Wohnreportage Mailand
Einer, der Farbe erkennt


ie kräftigen Farben an den Wänden machen das Refugium von Damiano Groppi zu einem besonderen Ort. Aber nicht nur die Farben. Auch die Auswahl an Möbeln und Accessoires, die der Bewohner zum Teil selbst kreiert hat, trägt zum besonderen Charme der Wohnung bei.
 
«Den Grundriss der Wohnung habe ich nicht verändert, aber ich wollte das Raumgefühl verbessern und Bereiche, die vielleicht nicht ganz so schön sind, etwas kaschieren», erklärt der Illustrator. So kam ihm beispielsweise die Idee, den Eingangsbereich schwarz zu streichen.

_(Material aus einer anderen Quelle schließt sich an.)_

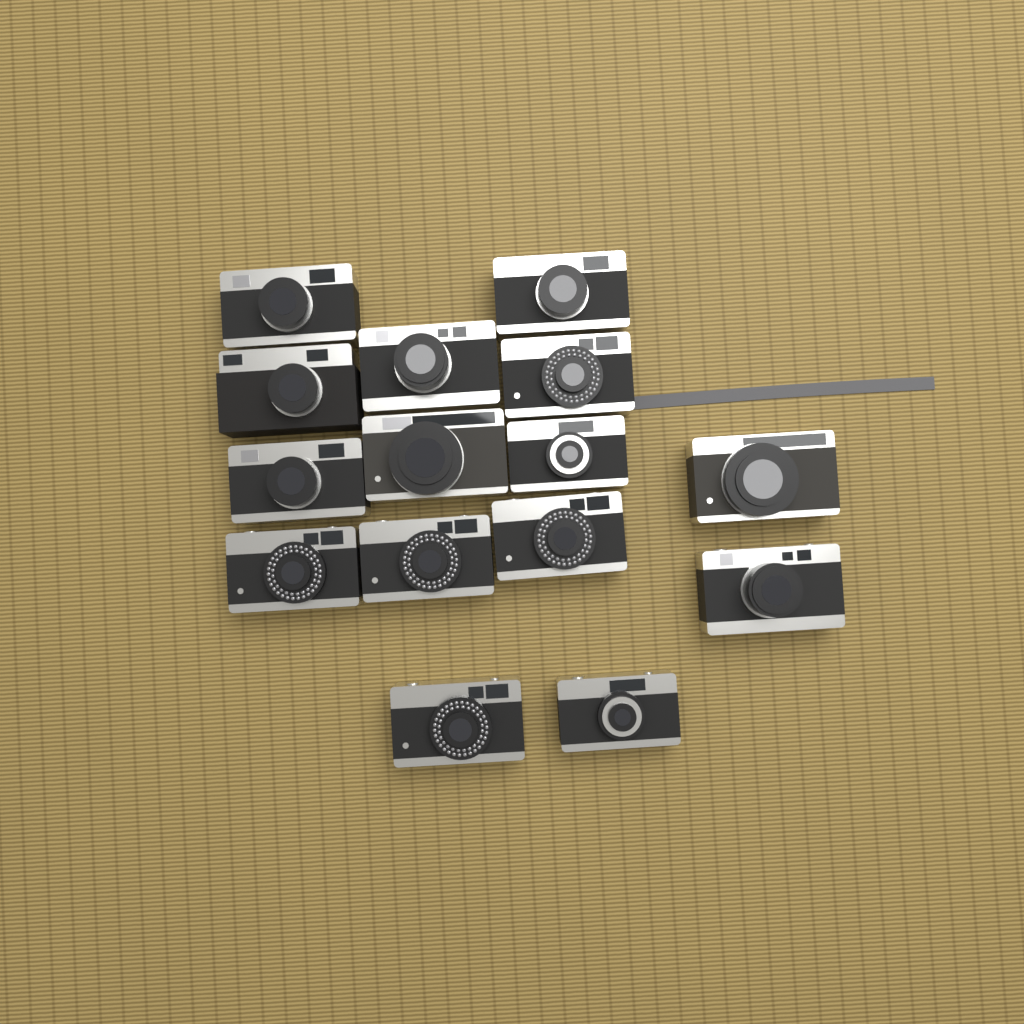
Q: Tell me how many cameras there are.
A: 15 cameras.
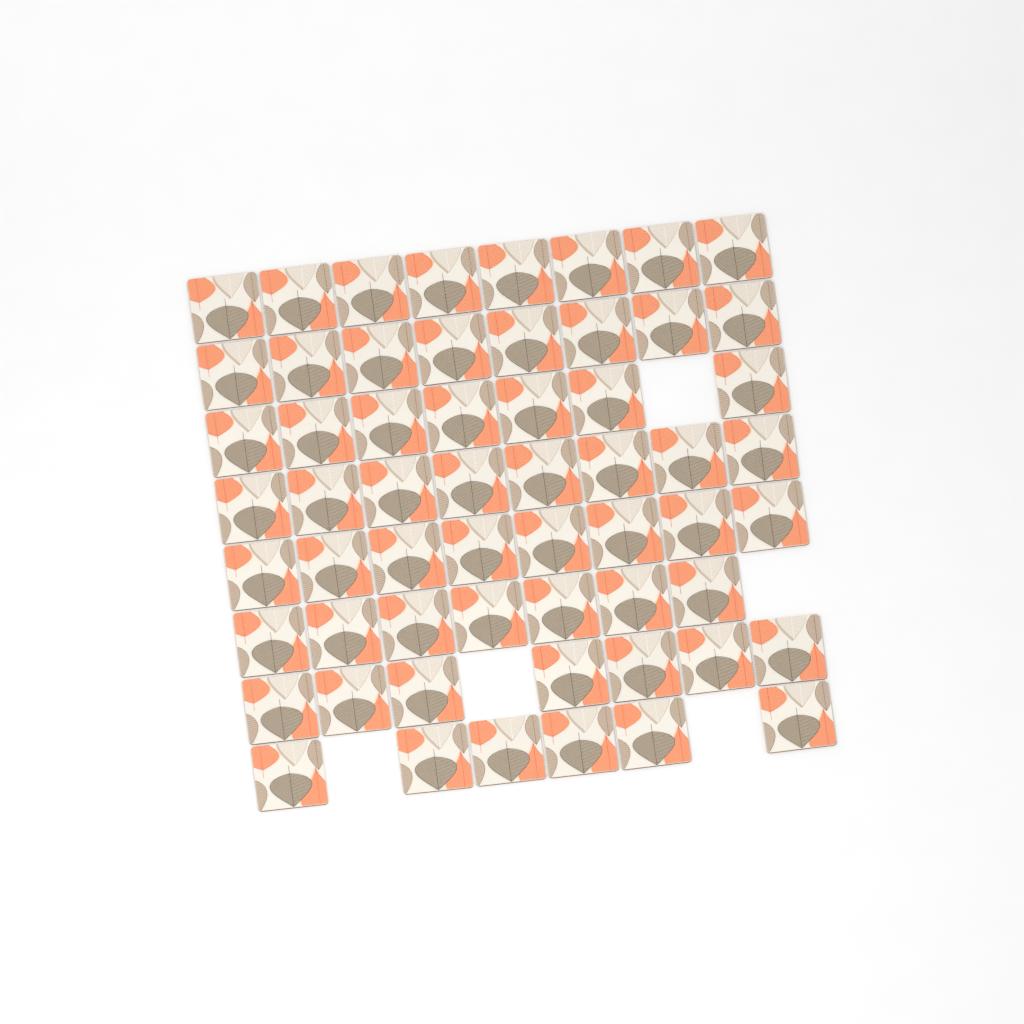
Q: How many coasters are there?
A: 59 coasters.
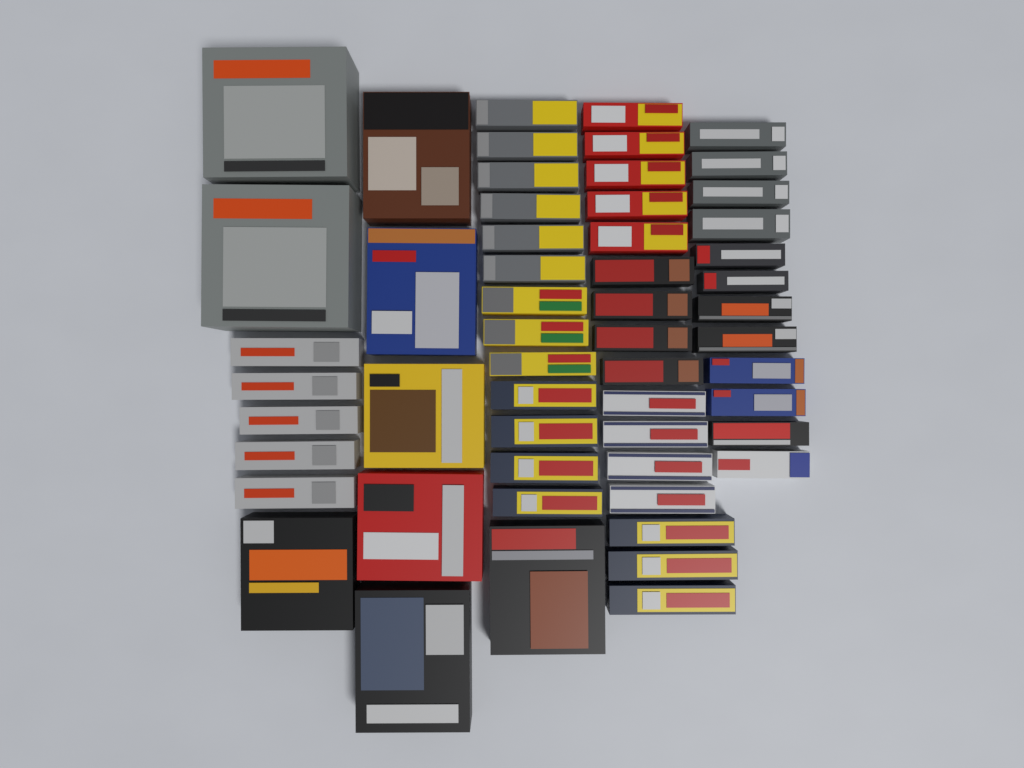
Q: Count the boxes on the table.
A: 55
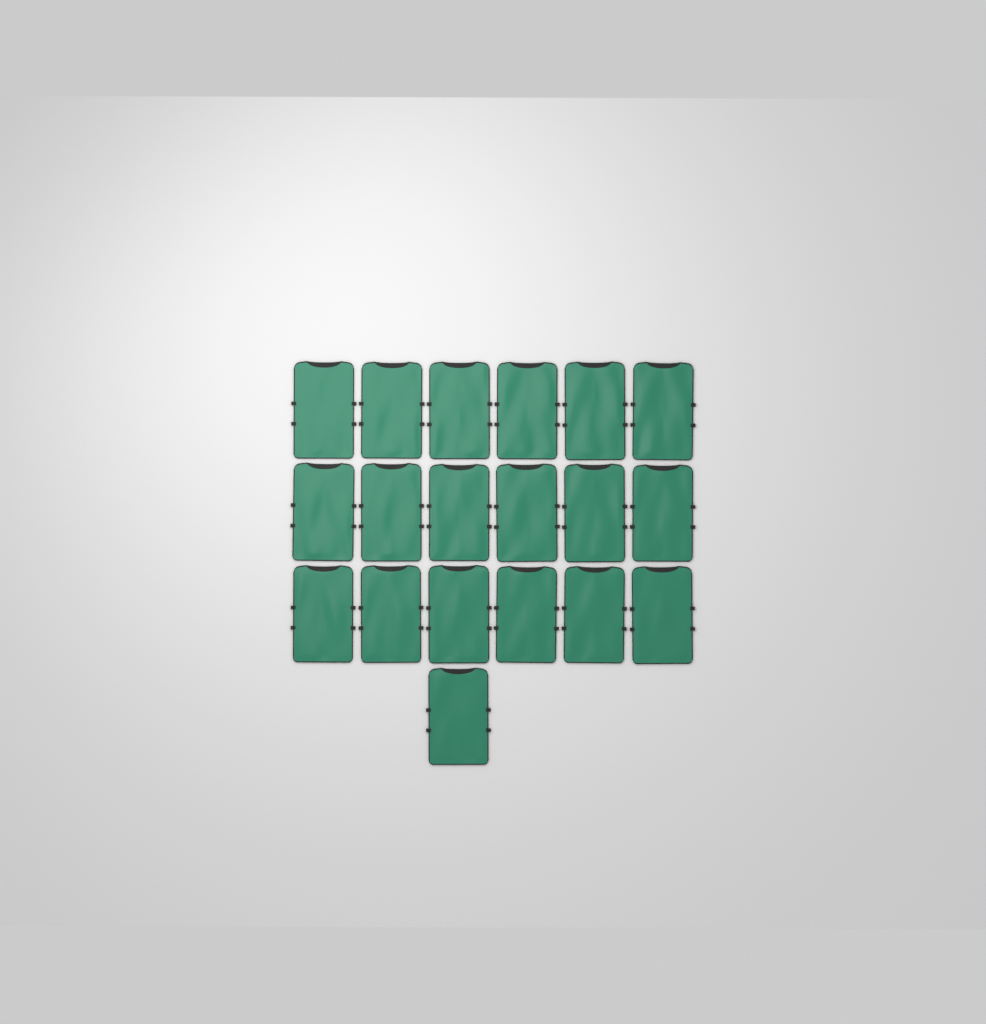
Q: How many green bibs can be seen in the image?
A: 19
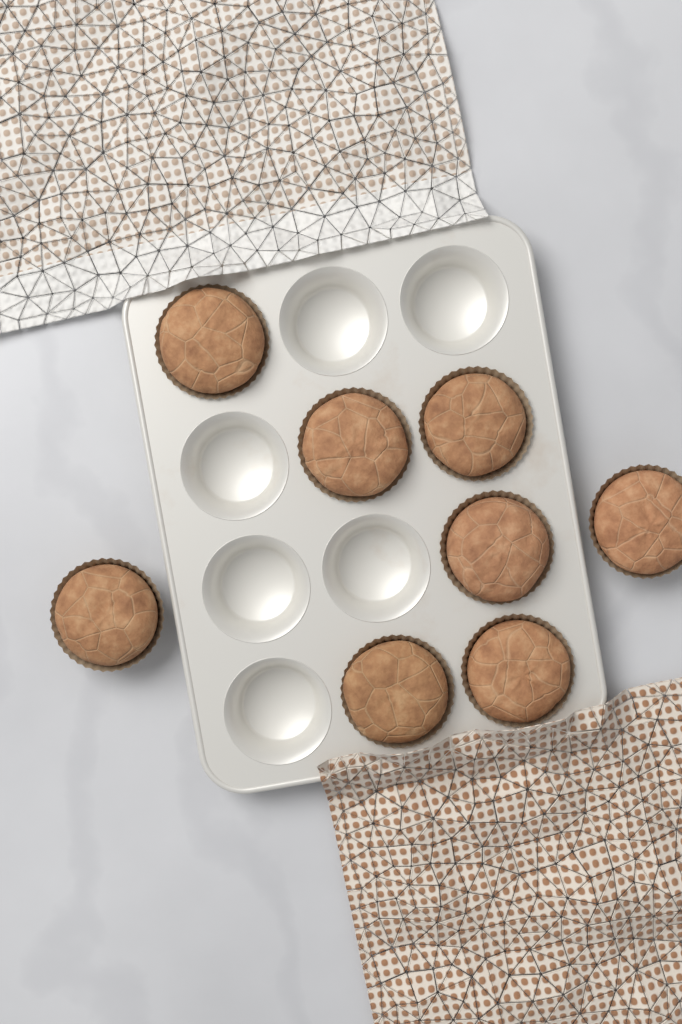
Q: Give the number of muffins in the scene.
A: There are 8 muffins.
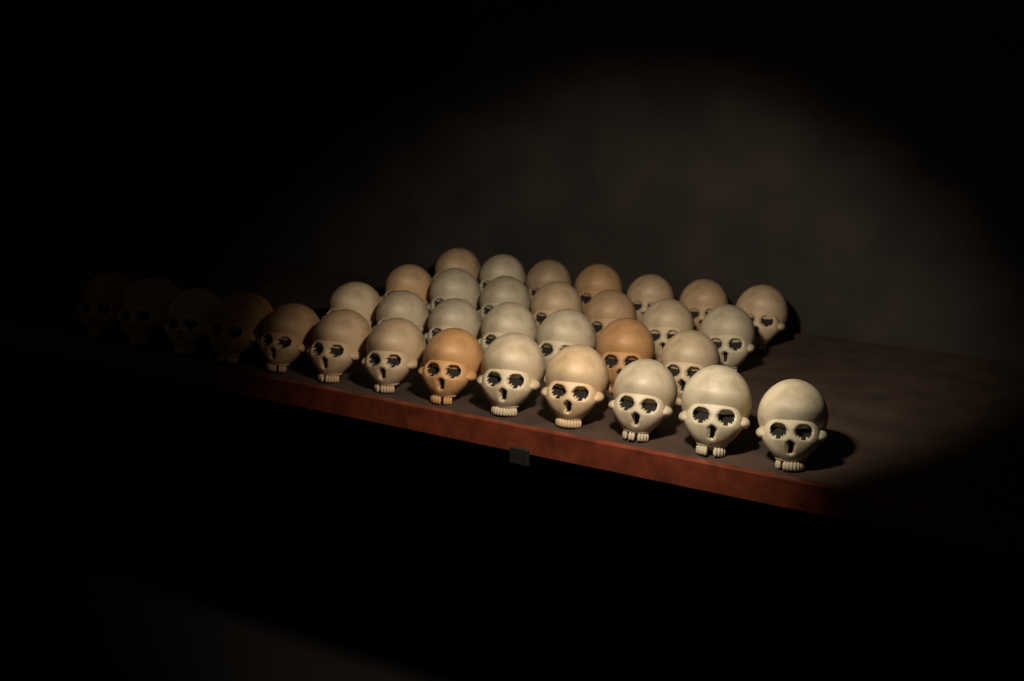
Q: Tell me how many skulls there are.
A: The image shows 34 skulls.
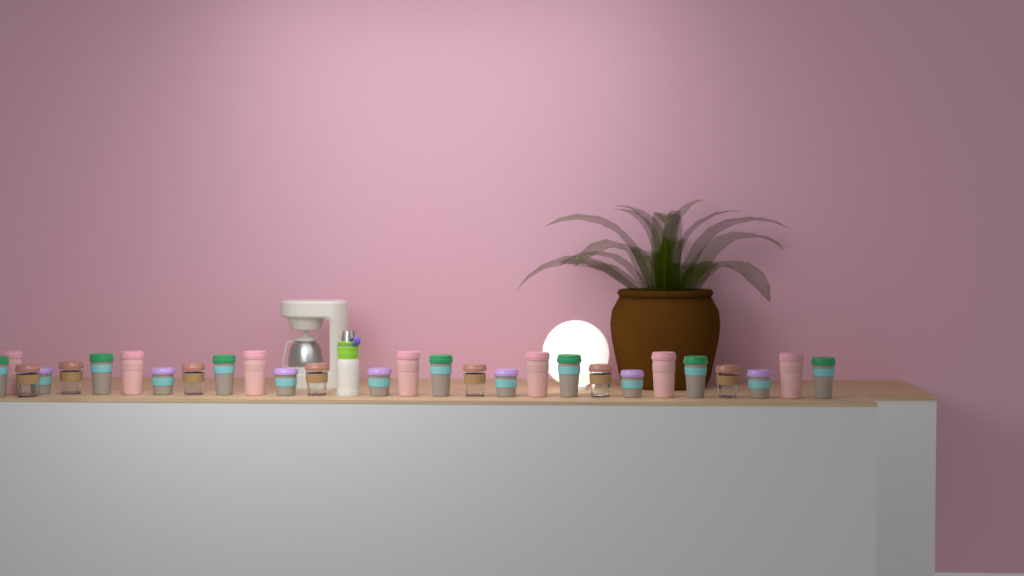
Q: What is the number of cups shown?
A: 28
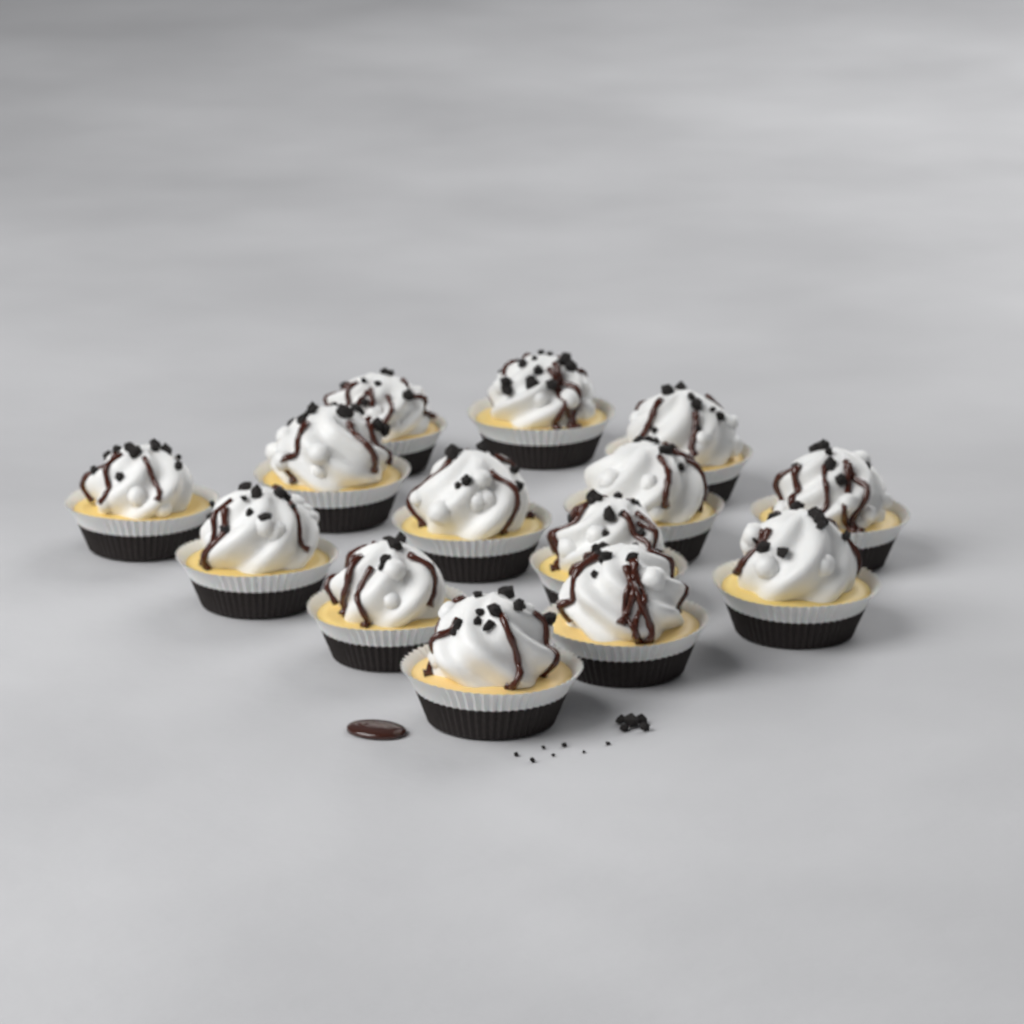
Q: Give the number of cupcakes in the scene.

Als reine Durchgangszone war er zu gross, für eine richtige Möblierung hingegen fehlte der Platz. «Die neutrale Farbe Schwarz hat beim Eingang geradezu etwas ‹Reinigendes›. Sie hilft dabei, Bilder von draussen abzuschütteln, bevor man ins Innere der Wohnung abtaucht», erklärt Damiano Groppi und führt weiter aus: «Um zu vermeiden, dass die Wände wie eine düstere Wandtafel wirken, habe ich mich für eine seidenmatt-glänzende Oberfläche entschieden. Es ist allerdings ein recht schwieriges Unterfangen, die Farbe aufzutragen. Man muss mehrmals streichen, um ein ordentliches und gleichmässiges Ergebnis zu erzielen.»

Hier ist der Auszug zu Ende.